▶ [Given instruction 1]: Write out the part of the OpenACC question that runs from "I played around" to "I missing here?".

How does vector_length and num_workers work in an OpenACC routine?

Question

When using an OpenACC "#pragma acc routine worker"-routine, that contains multiple loops of vector (and worker) level parallelism, how do vector_length and num_workers work?

I played around with some code (see below) and stumbled upon a few things:

Setting the vector length of these loops is seriously confusing me. Using the vector_length(#) clause on the outer parallel region seems to work weirdly, when comparing run times. When I increase the vector length to huge numbers, say e.g. 4096, the run time actually gets smaller. In my understanding, a huge amount of threads should lie dormant when there are only as many as 10 iterations in the vector loop. Am I doing something wrong here?
I noticed that the output weirdly depends on the number of workers in foo(). If it is 16 or smaller, the output is "correct". If it is 32 and even much larger, the loops inside the worker routine somehow get executed twice. What am I missing here?

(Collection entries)
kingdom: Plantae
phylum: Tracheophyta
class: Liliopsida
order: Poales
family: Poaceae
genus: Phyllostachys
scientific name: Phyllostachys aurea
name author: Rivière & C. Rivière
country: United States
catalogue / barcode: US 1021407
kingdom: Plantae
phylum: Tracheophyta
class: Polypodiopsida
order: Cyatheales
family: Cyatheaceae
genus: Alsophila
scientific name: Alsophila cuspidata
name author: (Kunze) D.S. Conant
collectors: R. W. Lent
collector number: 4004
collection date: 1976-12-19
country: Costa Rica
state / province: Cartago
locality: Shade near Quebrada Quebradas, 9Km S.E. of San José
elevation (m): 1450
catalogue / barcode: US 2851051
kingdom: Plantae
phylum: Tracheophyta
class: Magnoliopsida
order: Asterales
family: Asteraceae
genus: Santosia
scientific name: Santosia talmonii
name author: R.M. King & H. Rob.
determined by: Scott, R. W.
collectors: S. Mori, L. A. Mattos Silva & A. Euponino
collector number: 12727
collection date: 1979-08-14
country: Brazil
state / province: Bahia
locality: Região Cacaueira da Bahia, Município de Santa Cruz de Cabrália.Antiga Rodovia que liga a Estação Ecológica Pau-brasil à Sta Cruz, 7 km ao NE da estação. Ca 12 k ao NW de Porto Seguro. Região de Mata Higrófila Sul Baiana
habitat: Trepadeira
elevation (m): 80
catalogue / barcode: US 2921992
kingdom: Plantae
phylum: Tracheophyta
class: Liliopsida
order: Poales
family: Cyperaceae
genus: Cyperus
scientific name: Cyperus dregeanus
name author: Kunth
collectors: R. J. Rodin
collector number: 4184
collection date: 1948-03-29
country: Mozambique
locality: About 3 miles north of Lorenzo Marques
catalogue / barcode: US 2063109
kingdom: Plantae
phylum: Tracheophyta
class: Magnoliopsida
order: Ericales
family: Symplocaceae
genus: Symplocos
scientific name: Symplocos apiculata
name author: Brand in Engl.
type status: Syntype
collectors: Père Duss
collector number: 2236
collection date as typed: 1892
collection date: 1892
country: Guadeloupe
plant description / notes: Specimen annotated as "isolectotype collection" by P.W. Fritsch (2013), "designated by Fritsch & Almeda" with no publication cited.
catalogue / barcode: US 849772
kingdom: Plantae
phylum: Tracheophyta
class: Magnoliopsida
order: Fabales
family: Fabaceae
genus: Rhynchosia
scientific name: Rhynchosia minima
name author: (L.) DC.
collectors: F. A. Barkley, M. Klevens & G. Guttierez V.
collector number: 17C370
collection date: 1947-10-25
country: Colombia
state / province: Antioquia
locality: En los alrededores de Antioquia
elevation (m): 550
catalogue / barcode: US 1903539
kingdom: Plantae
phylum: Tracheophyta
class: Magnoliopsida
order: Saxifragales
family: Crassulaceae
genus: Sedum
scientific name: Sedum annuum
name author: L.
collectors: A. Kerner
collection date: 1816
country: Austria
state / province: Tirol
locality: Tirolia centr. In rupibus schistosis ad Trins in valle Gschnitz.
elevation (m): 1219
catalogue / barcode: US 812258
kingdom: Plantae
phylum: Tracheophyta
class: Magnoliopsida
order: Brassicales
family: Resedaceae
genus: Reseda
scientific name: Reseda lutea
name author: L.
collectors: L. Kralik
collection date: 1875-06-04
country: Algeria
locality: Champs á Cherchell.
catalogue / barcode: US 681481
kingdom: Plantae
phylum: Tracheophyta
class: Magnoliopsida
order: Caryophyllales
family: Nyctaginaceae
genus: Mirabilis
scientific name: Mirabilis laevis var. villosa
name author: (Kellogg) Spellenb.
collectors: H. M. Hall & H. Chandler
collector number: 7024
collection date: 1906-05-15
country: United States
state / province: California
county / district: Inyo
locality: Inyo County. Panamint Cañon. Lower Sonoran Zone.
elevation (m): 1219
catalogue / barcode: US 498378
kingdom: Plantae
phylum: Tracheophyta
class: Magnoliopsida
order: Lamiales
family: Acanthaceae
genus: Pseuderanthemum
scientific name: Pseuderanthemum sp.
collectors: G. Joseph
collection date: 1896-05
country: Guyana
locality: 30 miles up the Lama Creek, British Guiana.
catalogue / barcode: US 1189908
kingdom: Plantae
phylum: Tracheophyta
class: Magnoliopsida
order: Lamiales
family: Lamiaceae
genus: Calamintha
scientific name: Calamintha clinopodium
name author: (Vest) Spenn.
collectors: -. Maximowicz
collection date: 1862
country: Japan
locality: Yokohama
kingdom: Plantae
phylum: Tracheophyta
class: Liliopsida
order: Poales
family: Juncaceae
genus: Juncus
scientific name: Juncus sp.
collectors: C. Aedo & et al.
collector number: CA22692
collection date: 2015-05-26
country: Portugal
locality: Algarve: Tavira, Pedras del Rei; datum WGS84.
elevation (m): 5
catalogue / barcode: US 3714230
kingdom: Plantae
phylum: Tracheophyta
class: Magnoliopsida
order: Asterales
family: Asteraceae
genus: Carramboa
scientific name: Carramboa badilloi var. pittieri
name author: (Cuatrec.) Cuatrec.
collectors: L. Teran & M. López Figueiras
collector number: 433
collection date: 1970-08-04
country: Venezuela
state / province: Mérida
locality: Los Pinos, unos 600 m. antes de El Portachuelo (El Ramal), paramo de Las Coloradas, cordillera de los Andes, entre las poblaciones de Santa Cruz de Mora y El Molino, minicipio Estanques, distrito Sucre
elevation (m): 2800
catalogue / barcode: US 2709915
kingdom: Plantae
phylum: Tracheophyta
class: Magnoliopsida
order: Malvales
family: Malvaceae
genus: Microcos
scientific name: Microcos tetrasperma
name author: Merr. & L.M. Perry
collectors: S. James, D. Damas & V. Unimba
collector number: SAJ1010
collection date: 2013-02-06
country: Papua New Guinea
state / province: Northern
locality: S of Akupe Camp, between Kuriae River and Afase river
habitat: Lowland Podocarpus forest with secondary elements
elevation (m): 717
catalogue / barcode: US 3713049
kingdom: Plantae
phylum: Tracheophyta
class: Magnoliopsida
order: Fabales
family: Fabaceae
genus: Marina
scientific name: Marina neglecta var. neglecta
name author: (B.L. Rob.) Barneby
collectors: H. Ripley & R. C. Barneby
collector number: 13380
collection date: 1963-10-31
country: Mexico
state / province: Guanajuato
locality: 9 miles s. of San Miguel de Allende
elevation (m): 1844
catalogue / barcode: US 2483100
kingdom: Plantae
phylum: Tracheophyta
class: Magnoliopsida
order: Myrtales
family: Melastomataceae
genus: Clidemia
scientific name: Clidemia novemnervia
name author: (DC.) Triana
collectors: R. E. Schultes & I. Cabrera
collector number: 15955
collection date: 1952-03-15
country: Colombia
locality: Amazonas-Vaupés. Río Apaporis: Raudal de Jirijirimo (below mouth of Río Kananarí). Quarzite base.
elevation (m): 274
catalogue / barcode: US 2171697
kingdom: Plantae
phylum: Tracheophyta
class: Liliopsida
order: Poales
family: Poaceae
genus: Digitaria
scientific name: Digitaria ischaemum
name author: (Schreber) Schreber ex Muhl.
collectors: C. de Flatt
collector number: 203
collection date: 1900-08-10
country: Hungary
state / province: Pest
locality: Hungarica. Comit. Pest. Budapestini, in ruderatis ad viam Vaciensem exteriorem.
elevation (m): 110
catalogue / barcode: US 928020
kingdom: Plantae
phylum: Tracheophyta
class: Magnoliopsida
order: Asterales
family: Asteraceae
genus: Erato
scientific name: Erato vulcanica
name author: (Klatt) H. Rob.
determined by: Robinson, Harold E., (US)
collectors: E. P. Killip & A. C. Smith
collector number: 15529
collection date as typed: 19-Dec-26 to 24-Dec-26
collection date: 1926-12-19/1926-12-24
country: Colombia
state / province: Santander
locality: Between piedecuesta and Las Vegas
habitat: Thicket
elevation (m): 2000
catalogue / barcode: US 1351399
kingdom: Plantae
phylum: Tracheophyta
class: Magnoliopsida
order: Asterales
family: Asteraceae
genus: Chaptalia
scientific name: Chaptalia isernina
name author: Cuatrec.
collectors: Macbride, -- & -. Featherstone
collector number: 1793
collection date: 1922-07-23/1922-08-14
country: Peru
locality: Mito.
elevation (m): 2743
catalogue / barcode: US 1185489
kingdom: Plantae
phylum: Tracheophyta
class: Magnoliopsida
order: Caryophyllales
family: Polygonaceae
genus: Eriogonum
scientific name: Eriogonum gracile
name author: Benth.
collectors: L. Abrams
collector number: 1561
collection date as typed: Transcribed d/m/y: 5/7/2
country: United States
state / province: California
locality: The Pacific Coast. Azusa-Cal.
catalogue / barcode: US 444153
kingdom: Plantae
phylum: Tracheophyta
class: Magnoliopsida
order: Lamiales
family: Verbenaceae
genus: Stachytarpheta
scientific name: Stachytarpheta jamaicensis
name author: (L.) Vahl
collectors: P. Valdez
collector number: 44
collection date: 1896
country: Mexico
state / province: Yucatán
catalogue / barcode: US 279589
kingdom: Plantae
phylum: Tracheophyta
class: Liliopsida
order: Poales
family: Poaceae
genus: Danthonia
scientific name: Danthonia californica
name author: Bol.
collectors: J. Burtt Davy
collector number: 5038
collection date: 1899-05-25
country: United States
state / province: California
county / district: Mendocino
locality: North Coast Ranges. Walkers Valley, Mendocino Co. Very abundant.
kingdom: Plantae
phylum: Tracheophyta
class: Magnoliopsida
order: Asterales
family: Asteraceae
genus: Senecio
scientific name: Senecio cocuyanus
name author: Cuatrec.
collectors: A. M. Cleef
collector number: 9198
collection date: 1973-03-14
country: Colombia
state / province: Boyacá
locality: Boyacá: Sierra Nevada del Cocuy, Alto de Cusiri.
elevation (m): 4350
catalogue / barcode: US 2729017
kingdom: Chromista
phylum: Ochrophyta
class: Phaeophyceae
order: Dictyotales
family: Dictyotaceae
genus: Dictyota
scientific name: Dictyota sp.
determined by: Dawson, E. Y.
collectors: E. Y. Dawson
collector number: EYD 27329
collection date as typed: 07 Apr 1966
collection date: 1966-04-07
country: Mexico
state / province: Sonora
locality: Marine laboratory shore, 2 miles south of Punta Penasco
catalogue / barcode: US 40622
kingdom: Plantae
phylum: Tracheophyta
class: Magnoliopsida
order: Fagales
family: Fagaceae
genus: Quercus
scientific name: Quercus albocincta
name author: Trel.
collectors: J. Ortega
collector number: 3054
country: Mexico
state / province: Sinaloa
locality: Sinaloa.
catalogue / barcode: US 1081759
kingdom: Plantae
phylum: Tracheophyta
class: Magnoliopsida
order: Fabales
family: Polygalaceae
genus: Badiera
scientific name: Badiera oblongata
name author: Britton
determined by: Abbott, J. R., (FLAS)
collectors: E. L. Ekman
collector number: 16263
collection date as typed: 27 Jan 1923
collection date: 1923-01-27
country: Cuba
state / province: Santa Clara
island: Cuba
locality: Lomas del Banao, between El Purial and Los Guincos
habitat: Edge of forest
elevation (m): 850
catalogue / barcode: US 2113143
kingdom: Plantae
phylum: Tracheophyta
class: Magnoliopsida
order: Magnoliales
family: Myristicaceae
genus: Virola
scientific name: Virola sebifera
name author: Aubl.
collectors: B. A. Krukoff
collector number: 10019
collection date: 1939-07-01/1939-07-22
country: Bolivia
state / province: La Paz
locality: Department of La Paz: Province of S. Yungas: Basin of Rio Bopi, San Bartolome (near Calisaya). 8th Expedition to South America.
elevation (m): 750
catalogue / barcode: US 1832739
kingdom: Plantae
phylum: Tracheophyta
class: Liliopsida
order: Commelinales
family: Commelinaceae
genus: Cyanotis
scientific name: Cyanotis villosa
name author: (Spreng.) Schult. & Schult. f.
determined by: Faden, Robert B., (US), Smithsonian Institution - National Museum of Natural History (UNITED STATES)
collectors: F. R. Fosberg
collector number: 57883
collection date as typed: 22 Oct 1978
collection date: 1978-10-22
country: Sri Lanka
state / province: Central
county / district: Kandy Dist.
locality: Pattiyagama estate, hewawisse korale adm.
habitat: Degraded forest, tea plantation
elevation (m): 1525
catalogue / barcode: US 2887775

▶ [Given instruction 2]: Edit the listing's lines from the line with "name author: Rivière & C. Rivière" to the line with "state / province: Cartago", replacing "country" with "nation" and leaving all else unchanged. Return only those lines.

▶ [Full response 1]:
I played around with some code (see below) and stumbled upon a few things:

Setting the vector length of these loops is seriously confusing me. Using the vector_length(#) clause on the outer parallel region seems to work weirdly, when comparing run times. When I increase the vector length to huge numbers, say e.g. 4096, the run time actually gets smaller. In my understanding, a huge amount of threads should lie dormant when there are only as many as 10 iterations in the vector loop. Am I doing something wrong here?
I noticed that the output weirdly depends on the number of workers in foo(). If it is 16 or smaller, the output is "correct". If it is 32 and even much larger, the loops inside the worker routine somehow get executed twice. What am I missing here?

▶ [Full response 2]:
name author: Rivière & C. Rivière
nation: United States
catalogue / barcode: US 1021407
kingdom: Plantae
phylum: Tracheophyta
class: Polypodiopsida
order: Cyatheales
family: Cyatheaceae
genus: Alsophila
scientific name: Alsophila cuspidata
name author: (Kunze) D.S. Conant
collectors: R. W. Lent
collector number: 4004
collection date: 1976-12-19
nation: Costa Rica
state / province: Cartago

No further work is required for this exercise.